Brief: Repeat the entries below from the first line down to and including the line with "執委會、其下設的工作機構、橫琴海關、橫琴邊檢站、澳門", swapping "Oak" for "Walnut" and changing nothing else.

Data to use:
------------
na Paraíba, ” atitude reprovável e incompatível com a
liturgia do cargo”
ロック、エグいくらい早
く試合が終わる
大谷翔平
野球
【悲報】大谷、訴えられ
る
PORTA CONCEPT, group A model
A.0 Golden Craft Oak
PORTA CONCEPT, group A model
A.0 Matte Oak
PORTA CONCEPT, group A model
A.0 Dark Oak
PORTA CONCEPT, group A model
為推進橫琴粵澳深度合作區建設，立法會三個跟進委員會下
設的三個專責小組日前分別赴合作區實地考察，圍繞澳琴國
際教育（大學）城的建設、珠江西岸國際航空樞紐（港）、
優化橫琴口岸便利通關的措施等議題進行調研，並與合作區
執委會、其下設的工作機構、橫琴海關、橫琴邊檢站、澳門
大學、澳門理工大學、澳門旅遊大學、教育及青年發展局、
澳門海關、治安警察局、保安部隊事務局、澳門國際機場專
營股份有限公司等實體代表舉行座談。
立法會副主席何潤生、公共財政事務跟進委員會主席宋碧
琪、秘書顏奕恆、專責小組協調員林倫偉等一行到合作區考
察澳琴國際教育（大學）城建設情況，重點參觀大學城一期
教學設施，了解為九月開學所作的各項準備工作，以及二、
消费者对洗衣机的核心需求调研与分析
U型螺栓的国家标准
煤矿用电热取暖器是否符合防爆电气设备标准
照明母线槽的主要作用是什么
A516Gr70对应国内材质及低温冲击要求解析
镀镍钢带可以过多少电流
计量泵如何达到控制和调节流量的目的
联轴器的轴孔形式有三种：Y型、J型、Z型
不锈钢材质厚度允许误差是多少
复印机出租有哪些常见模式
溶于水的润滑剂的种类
------------
Exercise response:
na Paraíba, ” atitude reprovável e incompatível com a
liturgia do cargo”
ロック、エグいくらい早
く試合が終わる
大谷翔平
野球
【悲報】大谷、訴えられ
る
PORTA CONCEPT, group A model
A.0 Golden Craft Walnut
PORTA CONCEPT, group A model
A.0 Matte Walnut
PORTA CONCEPT, group A model
A.0 Dark Walnut
PORTA CONCEPT, group A model
為推進橫琴粵澳深度合作區建設，立法會三個跟進委員會下
設的三個專責小組日前分別赴合作區實地考察，圍繞澳琴國
際教育（大學）城的建設、珠江西岸國際航空樞紐（港）、
優化橫琴口岸便利通關的措施等議題進行調研，並與合作區
執委會、其下設的工作機構、橫琴海關、橫琴邊檢站、澳門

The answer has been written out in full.